When he was 6 he started a research treatment for his milk anaphylaxis. I would take him once a week early in the morning. Each time, he would hide in the ficus while waiting for his name to be called. My 8 month pregnant body was too large to crouch there with him, but, oh how I wanted to be there with him.
Yesterday was our annual appointment that I had rescheduled 4 times. Essentially I hid in the swirl of days and other children and all the excuses I could think because I am four years not pregnant and still I haven’t found a ficus to fit. I don’t even think there is a single breed of indoor plant that could hide my squishy, aging body. I didn’t want to go because every time we have gone, his body has improved in one arena: less aggressive/deadly immune system. But his body has also added something new: environmental allergies, more environmental allergies, asthma. I didn’t want anything new. I only wanted boring. I wanted a refill on prescriptions and a list of checked boxes that all said keep on keeping on you son with persistent yet controlled immune issues.

--- Given records ---

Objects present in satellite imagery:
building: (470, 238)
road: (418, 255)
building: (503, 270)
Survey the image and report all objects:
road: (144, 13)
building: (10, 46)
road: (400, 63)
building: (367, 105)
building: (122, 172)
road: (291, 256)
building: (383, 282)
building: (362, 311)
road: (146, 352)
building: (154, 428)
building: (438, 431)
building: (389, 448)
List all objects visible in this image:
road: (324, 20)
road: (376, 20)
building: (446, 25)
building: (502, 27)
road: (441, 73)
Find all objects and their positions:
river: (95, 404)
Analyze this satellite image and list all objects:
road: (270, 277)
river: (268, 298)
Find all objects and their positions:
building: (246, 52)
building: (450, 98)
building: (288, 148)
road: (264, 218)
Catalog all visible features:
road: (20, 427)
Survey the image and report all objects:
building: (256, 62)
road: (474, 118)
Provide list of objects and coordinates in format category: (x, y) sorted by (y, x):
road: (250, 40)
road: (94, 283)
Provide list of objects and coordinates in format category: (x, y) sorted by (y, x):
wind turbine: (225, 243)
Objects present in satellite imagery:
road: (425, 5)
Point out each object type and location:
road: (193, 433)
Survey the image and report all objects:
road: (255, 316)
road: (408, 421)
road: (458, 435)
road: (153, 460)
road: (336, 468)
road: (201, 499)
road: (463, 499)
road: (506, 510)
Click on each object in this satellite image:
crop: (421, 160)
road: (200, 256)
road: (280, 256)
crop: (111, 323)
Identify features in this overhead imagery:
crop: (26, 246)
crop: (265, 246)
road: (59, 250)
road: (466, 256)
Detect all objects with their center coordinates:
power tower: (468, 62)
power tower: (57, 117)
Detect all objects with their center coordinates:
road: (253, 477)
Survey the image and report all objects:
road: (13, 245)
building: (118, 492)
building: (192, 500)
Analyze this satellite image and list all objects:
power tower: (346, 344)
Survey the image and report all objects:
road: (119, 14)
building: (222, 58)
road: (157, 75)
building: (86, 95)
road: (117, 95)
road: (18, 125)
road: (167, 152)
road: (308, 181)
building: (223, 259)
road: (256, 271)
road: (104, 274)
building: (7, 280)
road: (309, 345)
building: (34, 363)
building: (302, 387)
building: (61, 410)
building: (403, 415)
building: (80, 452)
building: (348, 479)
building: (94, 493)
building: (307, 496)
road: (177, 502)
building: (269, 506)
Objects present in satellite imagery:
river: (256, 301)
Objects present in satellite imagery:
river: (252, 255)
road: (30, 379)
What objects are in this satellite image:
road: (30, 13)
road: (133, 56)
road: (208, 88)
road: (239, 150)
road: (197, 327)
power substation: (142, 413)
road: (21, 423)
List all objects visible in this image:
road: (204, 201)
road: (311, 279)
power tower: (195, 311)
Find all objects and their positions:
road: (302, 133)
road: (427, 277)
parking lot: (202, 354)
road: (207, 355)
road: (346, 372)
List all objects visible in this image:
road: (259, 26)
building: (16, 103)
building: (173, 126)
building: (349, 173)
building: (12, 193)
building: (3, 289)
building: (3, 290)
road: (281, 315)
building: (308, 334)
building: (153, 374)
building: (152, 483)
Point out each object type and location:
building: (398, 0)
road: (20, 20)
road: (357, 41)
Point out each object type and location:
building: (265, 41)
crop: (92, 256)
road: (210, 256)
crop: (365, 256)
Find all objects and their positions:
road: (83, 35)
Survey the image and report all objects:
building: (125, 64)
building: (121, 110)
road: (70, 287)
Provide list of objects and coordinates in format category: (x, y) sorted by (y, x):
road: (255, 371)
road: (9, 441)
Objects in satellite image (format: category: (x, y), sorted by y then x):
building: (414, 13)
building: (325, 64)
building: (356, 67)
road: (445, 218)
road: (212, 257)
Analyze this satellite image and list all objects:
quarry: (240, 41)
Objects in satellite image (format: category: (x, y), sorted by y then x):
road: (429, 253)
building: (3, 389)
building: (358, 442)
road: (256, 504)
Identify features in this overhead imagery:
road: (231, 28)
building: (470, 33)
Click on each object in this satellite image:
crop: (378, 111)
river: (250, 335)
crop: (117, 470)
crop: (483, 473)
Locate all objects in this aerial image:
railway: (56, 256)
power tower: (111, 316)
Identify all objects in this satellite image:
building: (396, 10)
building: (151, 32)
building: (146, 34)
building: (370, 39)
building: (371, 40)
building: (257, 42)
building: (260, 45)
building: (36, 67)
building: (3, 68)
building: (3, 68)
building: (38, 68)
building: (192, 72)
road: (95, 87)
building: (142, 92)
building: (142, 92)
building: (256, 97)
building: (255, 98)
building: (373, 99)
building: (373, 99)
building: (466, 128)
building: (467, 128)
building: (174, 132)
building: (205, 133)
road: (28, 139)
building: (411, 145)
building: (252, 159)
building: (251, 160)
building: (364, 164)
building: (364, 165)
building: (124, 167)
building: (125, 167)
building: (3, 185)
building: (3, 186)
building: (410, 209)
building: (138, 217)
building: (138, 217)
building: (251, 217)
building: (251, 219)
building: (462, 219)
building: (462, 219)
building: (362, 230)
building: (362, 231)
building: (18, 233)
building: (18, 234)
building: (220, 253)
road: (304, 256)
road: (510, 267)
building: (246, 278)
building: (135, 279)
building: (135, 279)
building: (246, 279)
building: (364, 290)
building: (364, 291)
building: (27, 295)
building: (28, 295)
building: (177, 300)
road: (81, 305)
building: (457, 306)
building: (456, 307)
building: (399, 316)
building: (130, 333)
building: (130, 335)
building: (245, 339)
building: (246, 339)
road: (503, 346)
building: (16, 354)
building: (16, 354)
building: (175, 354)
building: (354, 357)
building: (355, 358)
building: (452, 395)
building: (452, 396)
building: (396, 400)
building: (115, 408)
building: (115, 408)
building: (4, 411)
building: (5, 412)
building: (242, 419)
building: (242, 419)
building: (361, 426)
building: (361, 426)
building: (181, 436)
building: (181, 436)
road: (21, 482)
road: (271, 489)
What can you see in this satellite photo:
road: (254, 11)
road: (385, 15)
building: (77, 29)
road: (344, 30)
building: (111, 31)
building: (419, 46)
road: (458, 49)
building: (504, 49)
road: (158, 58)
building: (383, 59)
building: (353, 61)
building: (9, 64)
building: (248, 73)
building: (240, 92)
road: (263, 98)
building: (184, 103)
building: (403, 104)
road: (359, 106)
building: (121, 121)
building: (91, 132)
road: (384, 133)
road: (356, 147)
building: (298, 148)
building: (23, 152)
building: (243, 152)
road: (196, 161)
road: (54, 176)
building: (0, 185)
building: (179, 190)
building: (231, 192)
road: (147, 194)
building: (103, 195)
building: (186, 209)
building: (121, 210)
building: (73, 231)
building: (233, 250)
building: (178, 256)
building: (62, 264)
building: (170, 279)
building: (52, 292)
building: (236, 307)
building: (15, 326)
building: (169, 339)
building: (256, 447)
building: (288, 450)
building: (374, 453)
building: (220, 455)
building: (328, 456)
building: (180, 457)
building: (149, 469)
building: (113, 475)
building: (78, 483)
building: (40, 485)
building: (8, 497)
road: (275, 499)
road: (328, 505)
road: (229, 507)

--- Questions on the material ---
**1)** Please condense the paragraph of the allergy essay that begins "When he was 6" into a short bulleted list that keeps its main facts.
**2)** Carry on the allergy essay from its final sentence.

--- Responses by task ---
**1)**
- At age 6, he began a research treatment for his milk anaphylaxis.
- The narrator took him once a week, early in the morning.
- Each time, he hid in the ficus while waiting for his name to be called.
- Eight months pregnant, the narrator was too large to crouch there with him but badly wanted to.

**2)**
Congratulations to us. He was slightly puffy. Coughing. Irritated because of the three days without meds prior to the appointment. But other wise he was a boring patient and bored while waiting. All the boxes were ticked, prescriptions renewed, and annual appointment made. We did not need to hide behind flora that offered no protection anyway. He just sat there next to me. He was bored. And gruntled.